# Snow For Boston Tonight!



## lawn king (Nov 21, 2004)

Im sorry good people, sometimes i just cant help myself.


----------



## grandview (Oct 9, 2005)

Latest update the storm turned left, only hot weather due now! Sorry.


----------



## itsgottobegreen (Mar 31, 2004)

Scott you need help.


----------



## DeereFarmer (Dec 12, 2005)

Hey, it was as warm today as it was this passed January!


----------



## Oshkosh (Sep 11, 2005)

*We had snow on Friday at work...*

For real, we had sleet change over to snow with about 3" at the summit of the Mount Washington Auto Road.
We even discussed loading one of the spreaders to make sure the tourist could get down safely...(Ford on right ready to go year round)
It was better today 35 degrees with a windshill of 25+-..


----------



## Quality SR (Oct 25, 2006)

Oshkosh;393140 said:


> For real, we had sleet change over to snow with about 3" at the summit of the Mount Washington Auto Road.
> We even discussed loading one of the spreaders to make sure the tourist could get down safely...(Ford on right ready to go year round)
> It was better today 35 degrees with a windshill of 25+-..


Wow. Is it like that all year round there? Id love to live there. I hate the head. Ill take the cold weather anytime. Does that Fisher belong to that Ford?


----------



## Oshkosh (Sep 11, 2005)

I would have to say the potential is there year round for some form of frozen stuff to hit the top...
The fisher there goes to that Ford, the new Chevy Duramax that we have doesn't have its plow yet.They both do have heated stainless spreaders on them.
The larger six wheelers (we have 3) Don't have plows and if they see snow it is only for removal from the parking lots otherwise they stay inside all winter.
Some time mid August I am told we could start to see freezing and icing from the 4 mile point up to the summit (7.5 mile mark).Early/Mid Oct the road could be shut down for the season with snow.Then the Cats and snow coaches come out to play.
We are still in the middle of rebuilding the gravel roads from the winter/spring about 1.5 miles to go....Should be finished this week with any luck..



Quality SR;393141 said:


> Wow. Is it like that all year round there? Id love to live there. I hate the head. Ill take the cold weather anytime.
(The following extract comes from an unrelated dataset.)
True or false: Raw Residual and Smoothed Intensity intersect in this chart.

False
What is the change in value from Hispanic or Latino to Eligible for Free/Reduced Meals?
Does that Fisher belong to that Ford?


----------



## DeereFarmer (Dec 12, 2005)

I could go for some snow right now. 10 hours in the sun with a high temp of 98 is no fun.


----------



## Oshkosh (Sep 11, 2005)

*It wasnt that cool....*

Dont feel bad it was kind of warm today at 5,000',It was blowing 50-57mph most of the day and about 75-80 degrees.Got home and it was 93, I dont like the heat.....



First Time Out;393319 said:


> I could go for some snow right now. 10 hours in the sun with a high temp of 98 is no fun.


----------



## DeereFarmer (Dec 12, 2005)

Today was the same temp, but the humidity was the killer today. Oh well, one more day and it'll be nice again. 70 and sunny is the only way to go during the summer.


----------



## lawn king (Nov 21, 2004)

Yes indeed, this week has been tough in the heat. It would be nice to get my last plowing check for 3-17-07. :realmad:


----------



## Quality SR (Oct 25, 2006)

lawn king;393390 said:


> Yes indeed, this week has been tough in the heat. It would be nice to get my last plowing check for 3-17-07. :realmad:


Got to love the dead beats. :crying:


----------



## DeereFarmer (Dec 12, 2005)

Wer were steam cleaning all the mowers today at work before we sent the steam cleaner out for the summer. It's a cool (well, neat) machine. I've never used one before and it worked great. They's be awsome in the winter for cleaning plows. Anyway, it was about 90 degrees today and that steam cleaner had to be blowing 150 degree water. That was not fun!


----------



## lawn king (Nov 21, 2004)

If i dont have my own private gig this winter, im going to lay low & work in my shop all winter. I just dont have the patience to chase my plowing money all summer at the same time im trying to operate my lawn business.


----------



## Oshkosh (Sep 11, 2005)

*Had snow again on the 1st.*

We had snow at the top of the hill July 1st.Enough so they had to close to drive to the summit......
If we have snow in August there will be a good chance that we will have snow every month of this year..


----------



## grandview (Oct 9, 2005)

Do you know what this means.


----------